Ocho años después, la resolución sigue sin entrar en vigencia. El Gobierno de la provincia de Buenos Aires volvió a prorrogar la suspensión de la Resolución 246/18, la controvertida normativa que establecía pautas para la aplicación de agroquímicos y que, tras una fuerte polémica, fue suspendida por la propia gestión de María Eugenia Vidal antes de que pudiera entrar en vigencia.
Con esta decisión, la normativa acumula ya treinta prórrogas consecutivas y continúa sin aplicación efectiva, a pesar de haber sido dictada hace más de ocho años. Durante ese tiempo, distintas administraciones provinciales intentaron avanzar en una regulación definitiva sin lograr consensos que permitan resolver una problemática que combina producción agropecuaria, salud pública, ambiente y autonomía municipal.
Desde el Ministerio de Desarrollo Agrario explicaron que la nueva extensión permitirá continuar con el desarrollo del Sistema de Gestión Integral de la Receta Agronómica Obligatoria (Sigirao) y avanzar en la elaboración de un protocolo específico para aplicaciones en zonas de amortiguamiento o áreas consideradas sensibles.
La resolución también destaca el trabajo realizado por el Observatorio Técnico de Agroquímicos, creado en 2020 con el objetivo de reunir información científica y técnica sobre el uso de fitosanitarios y sus impactos. A ello se suma el relevamiento de ordenanzas municipales, mecanismos de fiscalización y capacidades de control existentes en los distintos distritos bonaerenses.
Otro de los avances mencionados por la cartera que conduce Javier Rodríguez es la implementación de un sistema de georreferenciación de restricciones territoriales, una herramienta que permite identificar y representar de manera gráfica las limitaciones vigentes para las aplicaciones de agroquímicos en cada municipio.
Según indicaron desde el Ministerio, actualmente continúan las mesas de trabajo entre distintas áreas técnicas para definir un protocolo de aplicación que permita compatibilizar la producción agropecuaria con criterios de sustentabilidad ambiental y resguardo de las comunidades cercanas a las zonas de aplicación.

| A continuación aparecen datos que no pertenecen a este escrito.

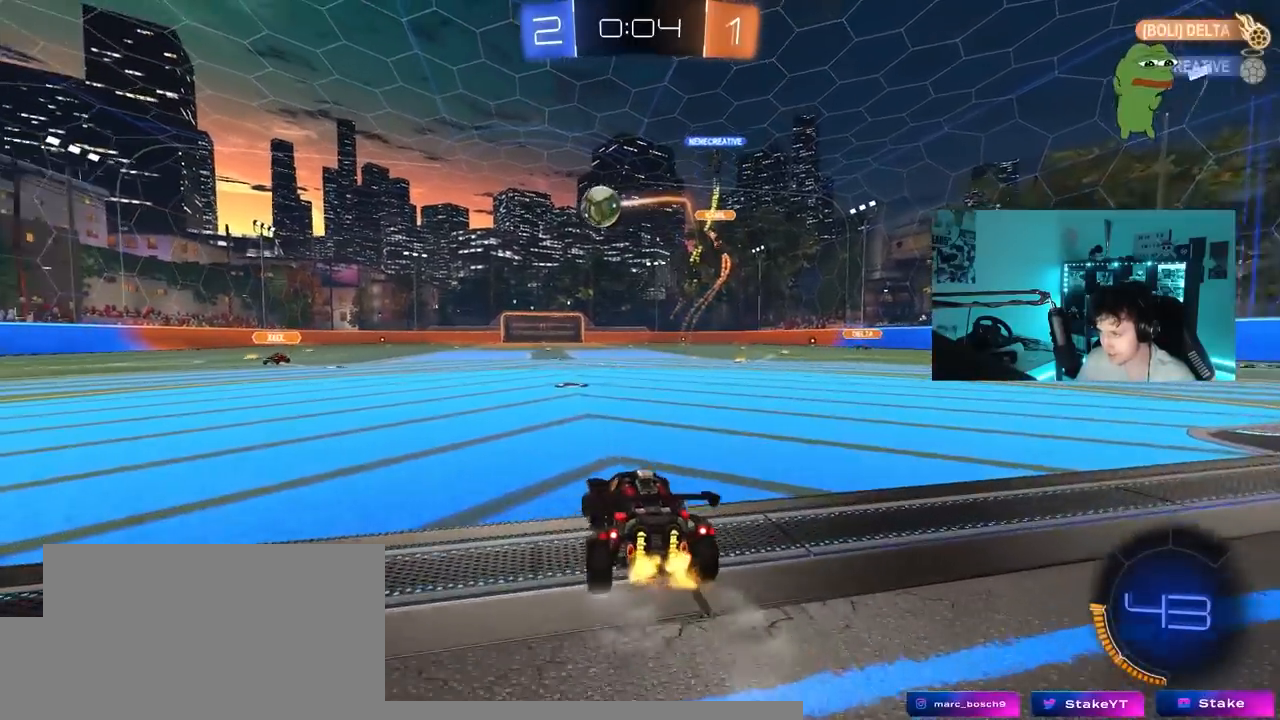
{"keys": ["a"], "mouse_move": "down", "events": [[83, "shift", "down"], [183, "shift", "up"], [417, "a", "up"], [417, "w", "up"], [467, "a", "down"]]}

La Resolución 246 fue impulsada a fines de 2018 por el entonces Ministerio de Agroindustria bonaerense. La normativa generó una inmediata reacción de organizaciones ambientalistas debido a que no establecía distancias mínimas de exclusión para fumigaciones y limitaba las restricciones en torno a establecimientos educativos únicamente al horario escolar.

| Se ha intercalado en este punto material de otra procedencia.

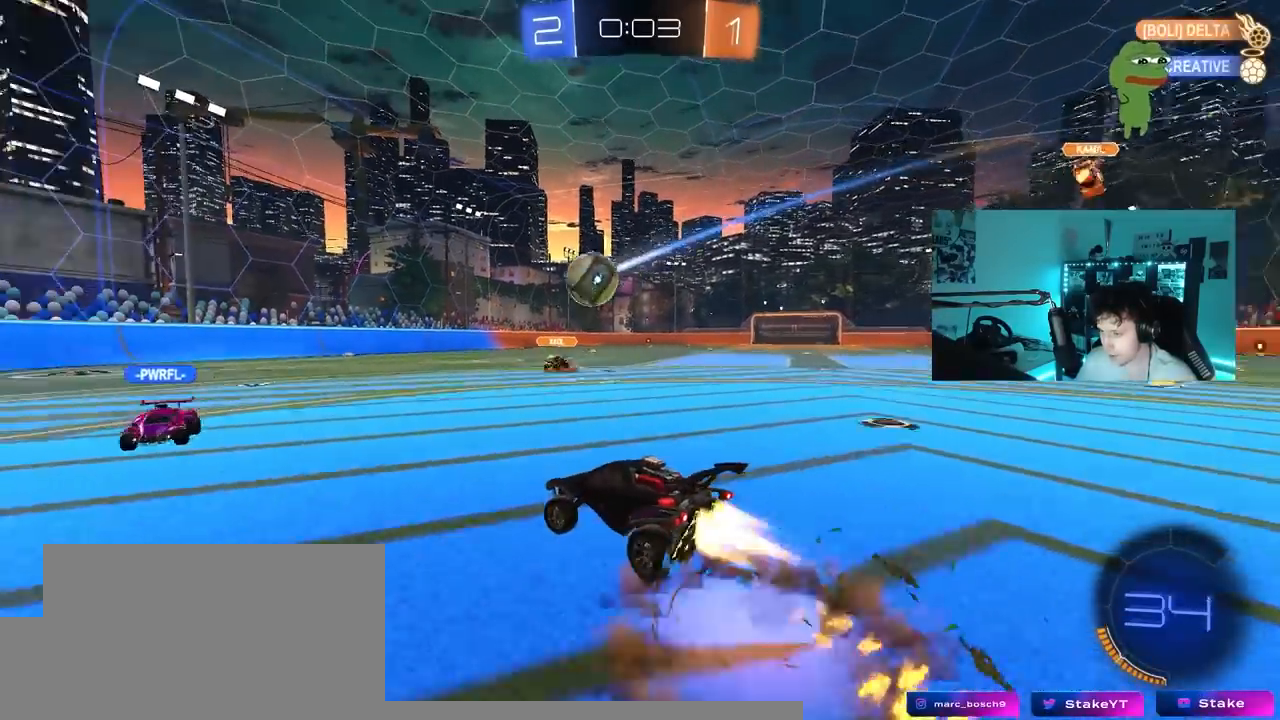
{"keys": ["a", "shift", "w"], "mouse_move": "still", "events": [[17, "s", "down"], [67, "d", "down"], [150, "a", "up"], [200, "s", "up"], [250, "d", "up"], [300, "w", "down"], [383, "a", "down"], [433, "shift", "down"]]}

Frente a las críticas, la gestión de Vidal decidió suspender su entrada en vigencia en febrero de 2019 y convocó a una mesa interdisciplinaria para elaborar un nuevo protocolo. Además, incorporó recomendaciones para evitar aplicaciones en las inmediaciones de escuelas.
A más de seis años de aquella suspensión inicial y bajo una nueva administración provincial, la discusión sobre las reglas definitivas para la aplicación de agroquímicos en Buenos Aires continúa abierta, mientras persisten fallos judiciales, regulaciones municipales diversas y posiciones contrapuestas entre sectores productivos y organizaciones ambientales.